Heyder Baba’ya Selâm

Heyder Baba, ıldırımlar şakanda,

Seller, sular şakkıldayıb akanda,

Kızlar ona saf bağlayıb bakanda,

Selâm olsun şevkatize, elize,

Menim de bir adım gelsin dilize.

Heyder Baba, kehliklerin uçanda,

Göl dibinden dovşan kalkıb, kaçanda,

Bahçaların çiçeklenib açanda,

Bizden de bir mümkün olsa, yâd ele,

Açılmayan ürekleri şâd ele.

Bayram yeli çardakları yıkanda,

Novruz gülü, kar çiçeği çıkanda,

Ağ bulutlar köyneklerin sıkanda,

Bizden de bir yâd eyleyen sağ olsun,

Derdlerimiz koy dikkelsin dağ olsun

Tebriz’in cadde ve sokaklarında da dolaşma imkânı oldu.
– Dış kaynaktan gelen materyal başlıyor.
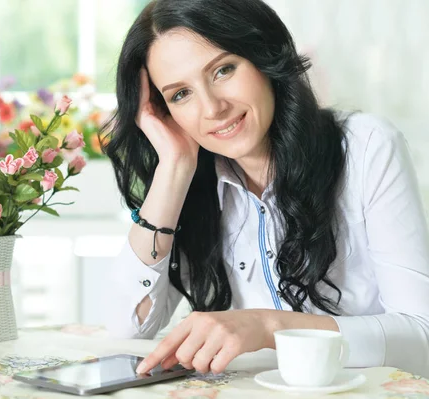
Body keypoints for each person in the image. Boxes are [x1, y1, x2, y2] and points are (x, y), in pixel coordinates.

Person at [99, 0, 429, 378]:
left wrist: (268, 327)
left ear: (263, 56)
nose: (212, 108)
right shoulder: (193, 182)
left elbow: (422, 337)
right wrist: (174, 168)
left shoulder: (366, 147)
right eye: (180, 94)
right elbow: (126, 328)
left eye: (223, 70)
Eski olan her şey iyi ve güzel yeni olanlar karışık ve düzensiz. Klasik Tebriz evleri diyebileceğimiz birbiriyle bağlantılı iki katlı evlerde yeni mimarlar için ders çıkaracak çok şeyler olduğunu düşünüyorum.

İran’da kültür ve medeniyetimiz adına görülecek daha çok yerlerin olduğunu biliyorum.

İslâm medeniyetinin tanınması açısından İran görülmesi gereken yerlerin başında geliyor.